Tenofovir disoproxil fumarate reduces the risk of progression in liver fibrosis in patients with chronic hepatitis B and minimally raised ALT, but its effect on necroinflammation is non-significant.

FUNDING

The Taiwan Ministry of Science and Technology, E-Da Hospital, the Taipei Institute of Pathology, Gilead Sciences.

摘要

背景

对于非肝硬化慢性乙型肝炎和丙氨酸氨基转移酶(ALT)轻度升高的患者,抗病毒治疗存在争议。我们旨在研究富马酸替诺福韦二吡呋酯在降低该患者人群疾病进展风险方面的疗效和安全性。

方法

TORCH-B 是一项多中心、双盲、安慰剂对照、平行组、随机试验,在台湾的六所教学医院进行,纳入慢性乙型肝炎患者。合格患者年龄为 25-70 岁,具有大量病毒血症(病毒 DNA>2000 IU/mL)和血清 ALT 浓度轻度升高,超过正常上限(ULN)的一倍但低于两倍。排除标准包括肝硬化和先前的抗病毒治疗。合格参与者按 1:1 的比例随机分配(分层按地点,固定块大小为 10),每天接受 300mg 口服替诺福韦二吡呋酯或安慰剂治疗,持续 3 年。参与者、研究者、研究协调员、病理学家、实验室人员和参与患者护理或评估的工作人员对治疗分配进行了盲法。对于急性肝炎发作,加用 0.5mg/天的口服恩替卡韦进行抢救。主要复合终点是 Knodell 评分的坏死炎症严重程度变化和 Ishak 评分的纤维化阶段变化,并在改良意向治疗人群中进行评估,该人群包括所有具有配对肝活检的患者。所有随机分配的患者均进行安全性评估。这项试验在 ClinicalTrials.gov 注册,NCT01522625,并已完成。

结果

从 2012 年 1 月 30 日至 2015 年 11 月 10 日,筛选了 875 名患者,其中 160 名被随机分配接受替诺福韦二吡呋酯(n=79)或安慰剂(n=81)治疗。主要复合终点在 146 名患者(每组 73 名)中进行评估。
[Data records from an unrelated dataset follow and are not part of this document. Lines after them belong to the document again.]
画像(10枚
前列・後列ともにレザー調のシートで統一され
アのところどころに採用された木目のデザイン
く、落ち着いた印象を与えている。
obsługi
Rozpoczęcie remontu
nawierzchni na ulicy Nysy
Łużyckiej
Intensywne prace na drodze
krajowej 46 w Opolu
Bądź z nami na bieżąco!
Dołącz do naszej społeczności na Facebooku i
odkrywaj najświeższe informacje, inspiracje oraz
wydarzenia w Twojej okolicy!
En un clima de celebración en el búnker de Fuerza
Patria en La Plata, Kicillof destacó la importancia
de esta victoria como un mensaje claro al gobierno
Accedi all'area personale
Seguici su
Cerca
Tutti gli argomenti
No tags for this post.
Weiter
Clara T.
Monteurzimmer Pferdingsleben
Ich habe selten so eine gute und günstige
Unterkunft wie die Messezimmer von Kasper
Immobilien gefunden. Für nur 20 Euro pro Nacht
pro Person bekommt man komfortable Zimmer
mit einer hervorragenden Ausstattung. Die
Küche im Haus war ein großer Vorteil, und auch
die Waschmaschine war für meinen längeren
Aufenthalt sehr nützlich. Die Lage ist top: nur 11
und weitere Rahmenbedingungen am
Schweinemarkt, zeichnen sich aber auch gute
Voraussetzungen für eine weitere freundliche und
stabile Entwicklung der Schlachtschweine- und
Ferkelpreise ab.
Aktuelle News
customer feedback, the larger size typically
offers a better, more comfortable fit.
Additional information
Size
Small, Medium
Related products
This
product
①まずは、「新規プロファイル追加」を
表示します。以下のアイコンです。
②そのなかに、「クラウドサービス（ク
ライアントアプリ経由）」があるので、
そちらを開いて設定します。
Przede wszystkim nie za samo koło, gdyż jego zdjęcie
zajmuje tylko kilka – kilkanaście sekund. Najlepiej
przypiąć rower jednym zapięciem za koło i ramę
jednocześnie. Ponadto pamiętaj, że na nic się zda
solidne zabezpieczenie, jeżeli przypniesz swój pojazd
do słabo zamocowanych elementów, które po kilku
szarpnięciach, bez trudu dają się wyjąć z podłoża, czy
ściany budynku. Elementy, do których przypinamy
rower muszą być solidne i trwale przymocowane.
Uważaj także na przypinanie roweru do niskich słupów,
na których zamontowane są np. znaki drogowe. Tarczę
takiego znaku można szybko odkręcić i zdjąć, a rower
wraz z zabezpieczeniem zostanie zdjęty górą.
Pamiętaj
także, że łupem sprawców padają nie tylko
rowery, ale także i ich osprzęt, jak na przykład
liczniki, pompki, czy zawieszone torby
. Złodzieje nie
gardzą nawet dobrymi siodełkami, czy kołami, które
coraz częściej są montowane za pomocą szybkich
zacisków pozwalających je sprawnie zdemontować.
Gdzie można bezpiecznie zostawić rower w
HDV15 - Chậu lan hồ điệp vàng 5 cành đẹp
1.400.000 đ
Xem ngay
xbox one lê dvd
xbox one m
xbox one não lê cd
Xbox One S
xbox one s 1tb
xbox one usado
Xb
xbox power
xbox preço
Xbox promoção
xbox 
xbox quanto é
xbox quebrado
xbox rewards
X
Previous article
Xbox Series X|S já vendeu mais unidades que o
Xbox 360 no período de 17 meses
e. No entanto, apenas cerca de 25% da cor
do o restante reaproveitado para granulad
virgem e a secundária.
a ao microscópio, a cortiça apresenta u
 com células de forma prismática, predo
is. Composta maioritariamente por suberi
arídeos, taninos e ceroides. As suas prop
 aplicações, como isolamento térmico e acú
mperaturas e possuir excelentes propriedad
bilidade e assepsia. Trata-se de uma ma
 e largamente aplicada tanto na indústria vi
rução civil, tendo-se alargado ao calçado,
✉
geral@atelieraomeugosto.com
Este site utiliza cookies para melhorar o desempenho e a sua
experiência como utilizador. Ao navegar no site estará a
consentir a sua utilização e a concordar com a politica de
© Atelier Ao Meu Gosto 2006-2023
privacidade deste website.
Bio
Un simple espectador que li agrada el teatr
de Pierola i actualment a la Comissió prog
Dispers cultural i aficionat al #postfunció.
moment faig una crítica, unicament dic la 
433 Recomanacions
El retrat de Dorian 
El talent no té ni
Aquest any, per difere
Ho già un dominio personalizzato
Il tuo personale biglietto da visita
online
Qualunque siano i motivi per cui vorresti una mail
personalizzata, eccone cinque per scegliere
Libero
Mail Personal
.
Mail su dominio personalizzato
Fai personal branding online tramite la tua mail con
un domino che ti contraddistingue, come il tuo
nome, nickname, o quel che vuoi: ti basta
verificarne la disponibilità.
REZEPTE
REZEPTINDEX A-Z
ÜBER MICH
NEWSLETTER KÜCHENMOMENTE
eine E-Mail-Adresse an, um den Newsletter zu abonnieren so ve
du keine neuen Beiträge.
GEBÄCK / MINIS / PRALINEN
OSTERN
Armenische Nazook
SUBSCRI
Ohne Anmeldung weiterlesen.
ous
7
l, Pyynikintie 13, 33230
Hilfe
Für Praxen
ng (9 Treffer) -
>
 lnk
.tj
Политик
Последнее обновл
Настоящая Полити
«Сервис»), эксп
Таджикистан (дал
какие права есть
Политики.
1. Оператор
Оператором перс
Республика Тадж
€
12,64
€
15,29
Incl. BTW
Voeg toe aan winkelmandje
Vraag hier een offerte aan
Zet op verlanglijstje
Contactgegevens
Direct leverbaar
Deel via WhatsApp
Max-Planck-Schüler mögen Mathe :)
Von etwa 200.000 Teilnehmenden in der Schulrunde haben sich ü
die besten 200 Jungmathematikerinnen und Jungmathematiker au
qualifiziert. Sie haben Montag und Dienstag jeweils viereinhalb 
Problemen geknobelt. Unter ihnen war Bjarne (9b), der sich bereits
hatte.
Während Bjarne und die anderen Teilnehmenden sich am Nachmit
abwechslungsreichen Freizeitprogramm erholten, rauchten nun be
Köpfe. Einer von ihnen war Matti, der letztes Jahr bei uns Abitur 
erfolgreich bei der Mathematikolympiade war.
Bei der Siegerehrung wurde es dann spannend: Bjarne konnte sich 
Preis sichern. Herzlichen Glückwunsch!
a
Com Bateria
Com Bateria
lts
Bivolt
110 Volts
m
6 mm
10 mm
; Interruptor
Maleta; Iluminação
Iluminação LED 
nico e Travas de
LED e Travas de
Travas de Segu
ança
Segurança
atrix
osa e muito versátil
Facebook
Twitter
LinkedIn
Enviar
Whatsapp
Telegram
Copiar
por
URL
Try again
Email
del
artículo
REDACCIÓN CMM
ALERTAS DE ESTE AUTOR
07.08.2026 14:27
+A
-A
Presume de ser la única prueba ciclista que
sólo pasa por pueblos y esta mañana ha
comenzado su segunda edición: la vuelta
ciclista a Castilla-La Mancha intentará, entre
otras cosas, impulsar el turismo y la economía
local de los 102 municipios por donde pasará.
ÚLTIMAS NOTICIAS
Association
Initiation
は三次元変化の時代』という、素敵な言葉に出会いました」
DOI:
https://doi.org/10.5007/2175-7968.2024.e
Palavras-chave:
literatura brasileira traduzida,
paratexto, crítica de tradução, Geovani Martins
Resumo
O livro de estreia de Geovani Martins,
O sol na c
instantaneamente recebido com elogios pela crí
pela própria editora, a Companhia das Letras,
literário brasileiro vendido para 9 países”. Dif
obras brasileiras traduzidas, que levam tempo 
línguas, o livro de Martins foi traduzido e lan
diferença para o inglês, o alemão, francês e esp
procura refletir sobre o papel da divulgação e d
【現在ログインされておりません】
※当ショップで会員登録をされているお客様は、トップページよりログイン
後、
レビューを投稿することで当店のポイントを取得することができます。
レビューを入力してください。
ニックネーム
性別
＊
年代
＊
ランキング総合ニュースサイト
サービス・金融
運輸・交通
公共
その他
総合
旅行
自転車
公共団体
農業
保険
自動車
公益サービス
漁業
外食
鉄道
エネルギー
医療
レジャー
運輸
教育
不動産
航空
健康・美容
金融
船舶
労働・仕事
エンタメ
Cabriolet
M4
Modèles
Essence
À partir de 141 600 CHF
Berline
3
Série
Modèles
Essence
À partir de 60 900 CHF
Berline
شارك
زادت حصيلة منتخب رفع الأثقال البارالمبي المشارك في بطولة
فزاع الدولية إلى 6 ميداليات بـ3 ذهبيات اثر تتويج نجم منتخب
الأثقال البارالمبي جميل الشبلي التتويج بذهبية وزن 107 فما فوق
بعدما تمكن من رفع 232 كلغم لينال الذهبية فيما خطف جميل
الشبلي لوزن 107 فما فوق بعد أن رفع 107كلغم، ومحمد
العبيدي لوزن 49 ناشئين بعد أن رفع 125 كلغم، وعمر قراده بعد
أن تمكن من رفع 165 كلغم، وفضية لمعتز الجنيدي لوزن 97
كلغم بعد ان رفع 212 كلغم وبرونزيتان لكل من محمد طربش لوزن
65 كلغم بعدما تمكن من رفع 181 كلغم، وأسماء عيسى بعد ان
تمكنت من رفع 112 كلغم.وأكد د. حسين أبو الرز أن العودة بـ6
替诺福韦二吡呋酯组中 73 名患者中有 19 名(26%,95%CI 17-38)的肝纤维化进展(增加≥1 期),安慰剂组中 73 名患者中有 34 名(47%,35-59)(相对风险[RR]0.56,95%CI 0.35-0.88;p=0.013),而替诺福韦二吡呋酯组中 7 名患者中有 5 名(7%,95%CI 2-15)的坏死炎症进展(增加≥2 分),安慰剂组中 73 名患者中有 12 名(16%,9-27)(RR 0.42,95%CI 0.15-1.12;p=0.084)。替诺福韦二吡呋酯组中有 2 名(3%)患者和安慰剂组中有 13 名(16%)患者发生需要加用恩替卡韦的急性肝炎发作(RR 0.16,95%CI 0.04-0.68;p=0.013)。两组在不良反应的发生情况上基本相似。没有患者死亡。

解释

富马酸替诺福韦二吡呋酯可降低丙氨酸氨基转移酶轻度升高的慢性乙型肝炎患者肝纤维化进展的风险,但对坏死炎症的影响不显著。

资金

台湾科技部、义大医院、台北病理学会、吉利德科学公司。